*** Opening Exercise data ***

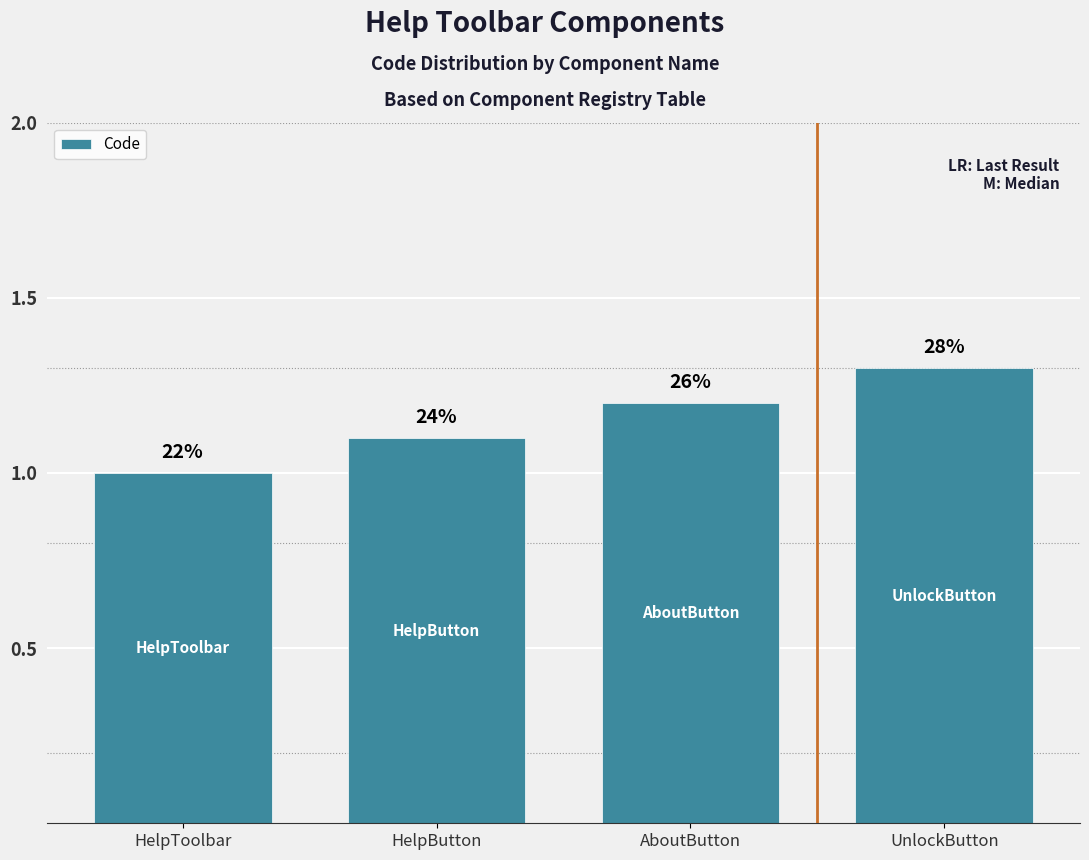

Are the bars horizontal?

No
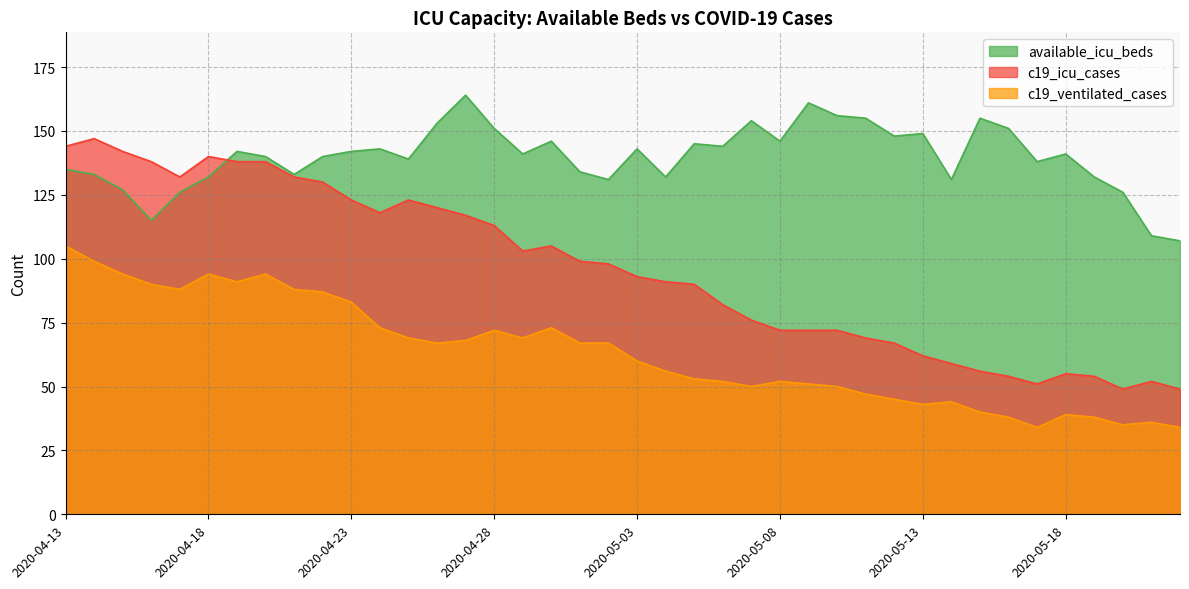

Does the chart have visible grid lines?

Yes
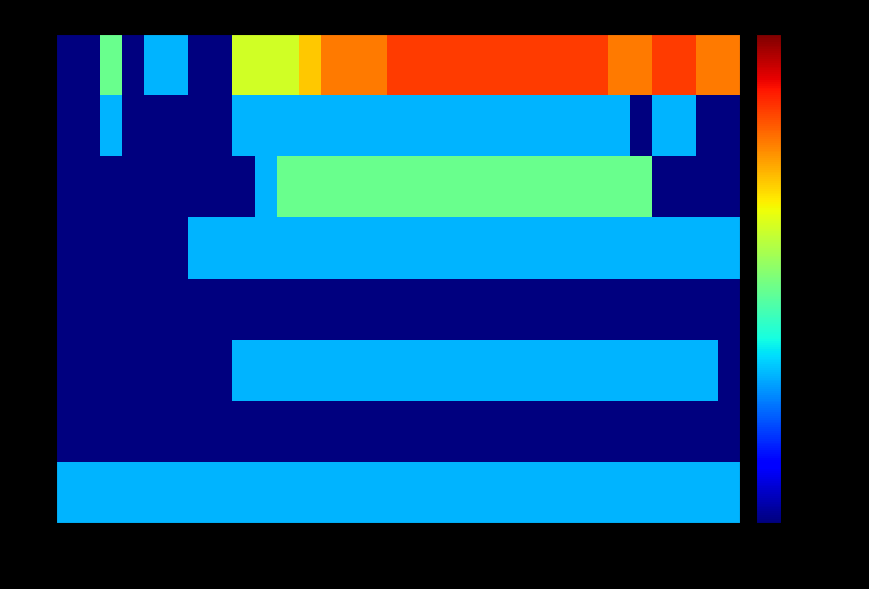

How many categories are shown in the chart?

31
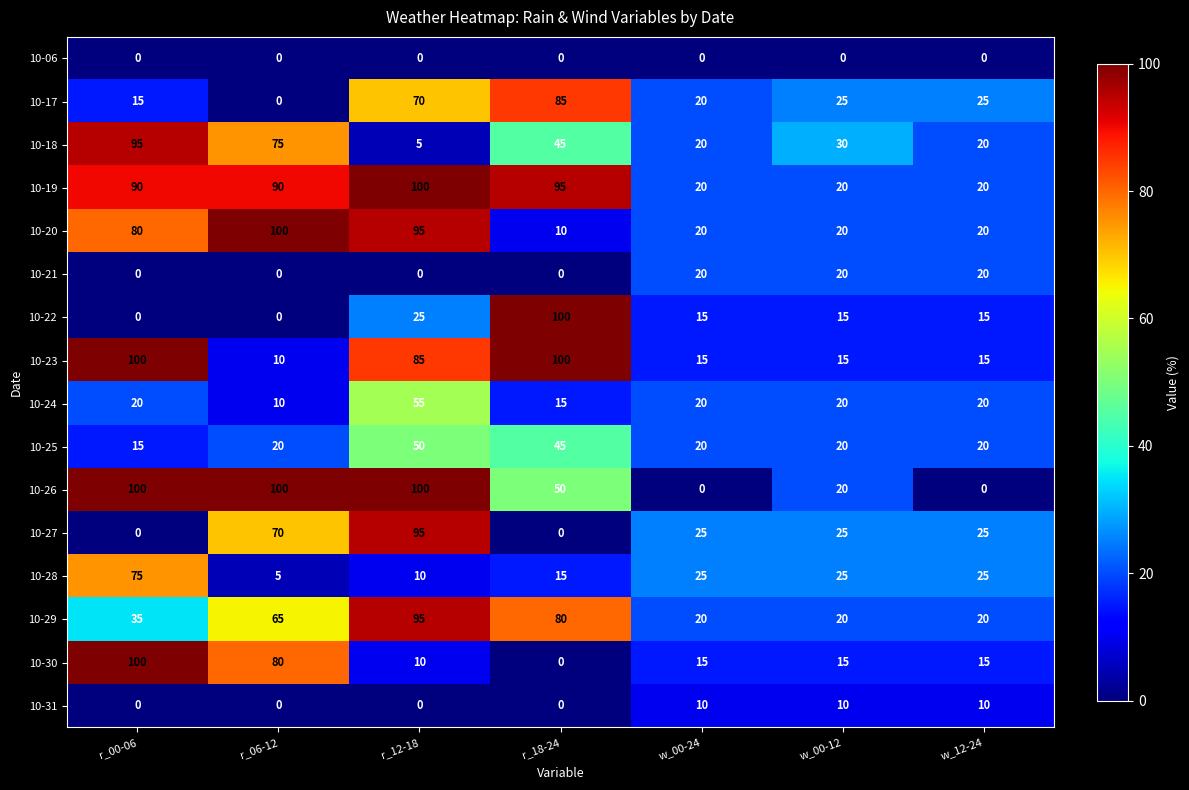

Between w_00-24 and w_12-24, which series saw the biggest shift?

10-17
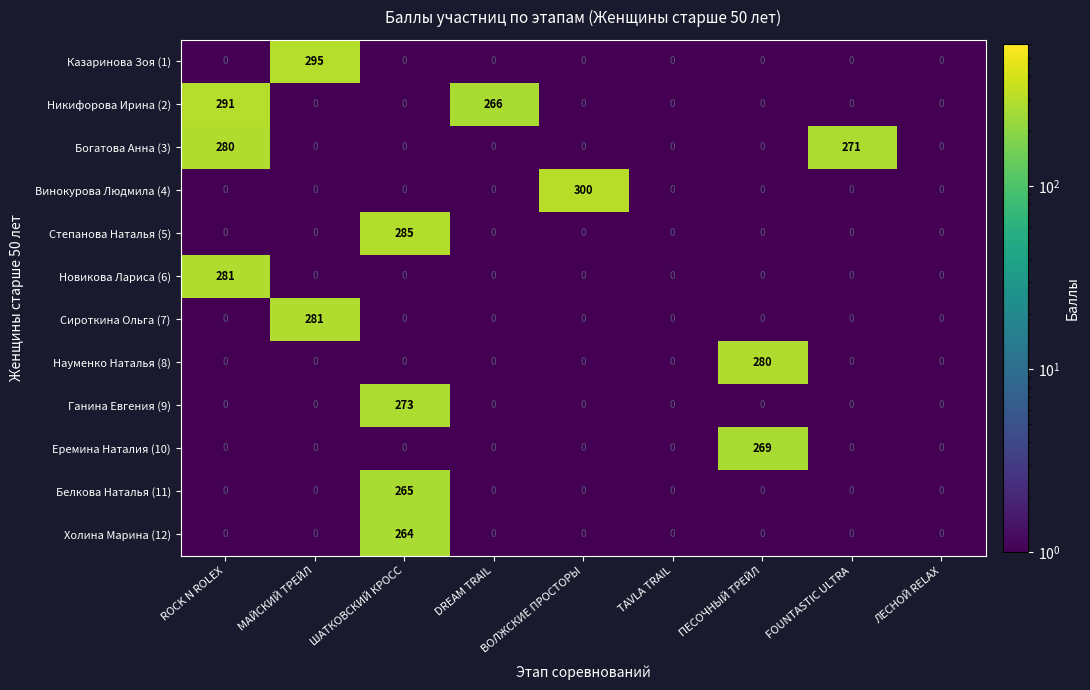

Count the number of data series in this chart.

12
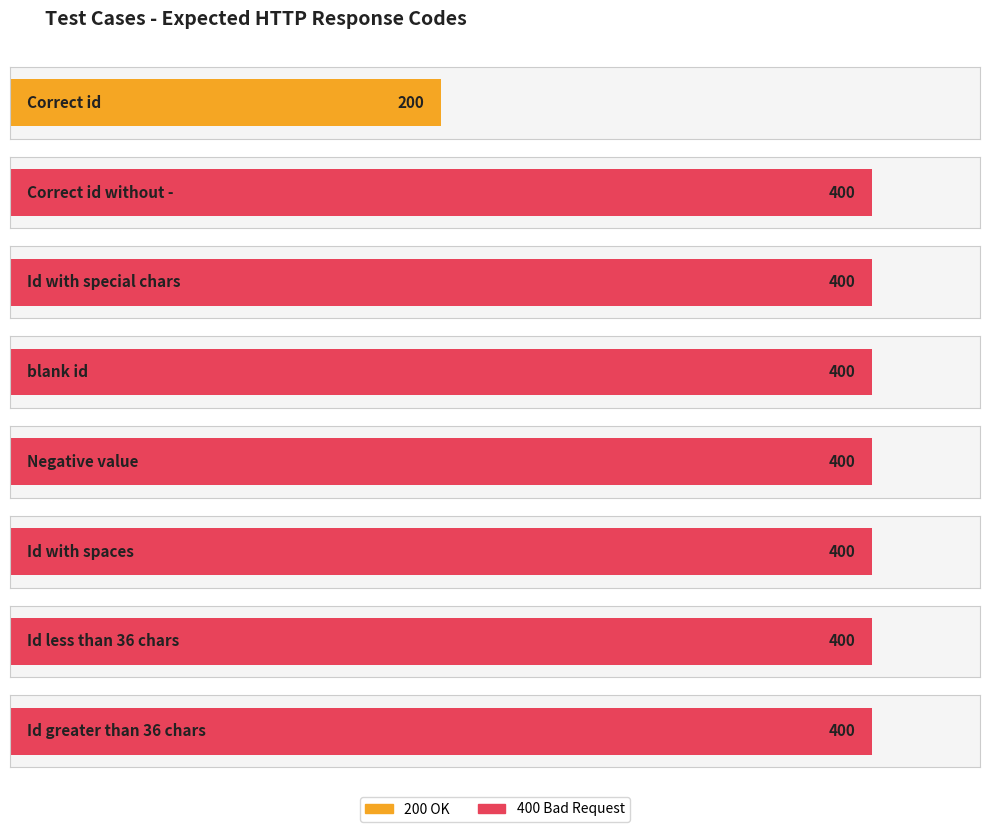

What is the average value?

375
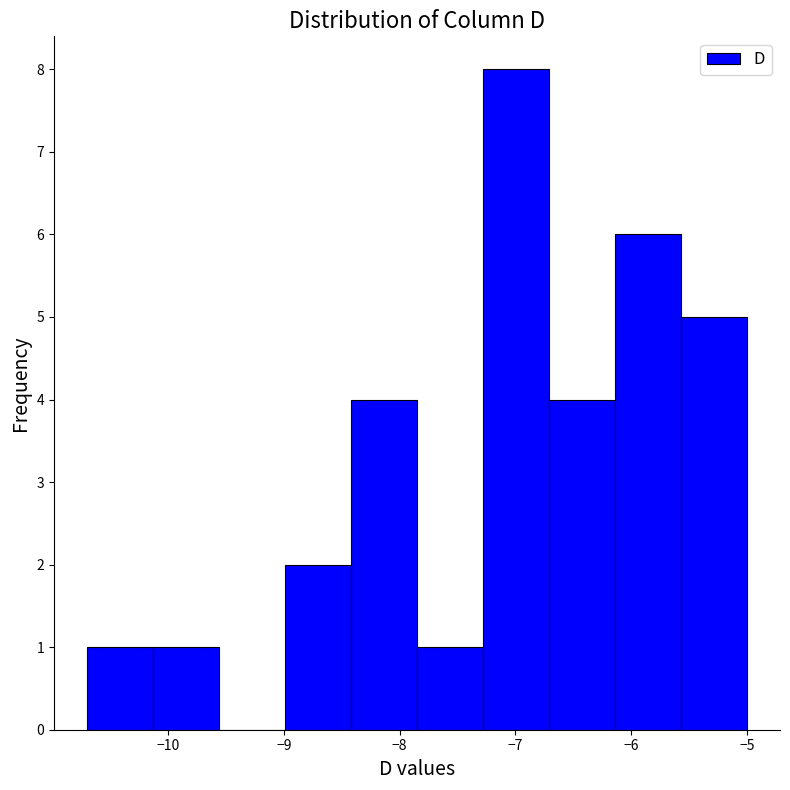

Which range on the x-axis has the tallest bar?

-7.28 to -6.71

*** Closing Exercise data ***

▶ **Job**: Find every line above that contains the word "chart" and copy each one out.

▶ **Solution to the problem**:
Does the chart have visible grid lines?
How many categories are shown in the chart?
Count the number of data series in this chart.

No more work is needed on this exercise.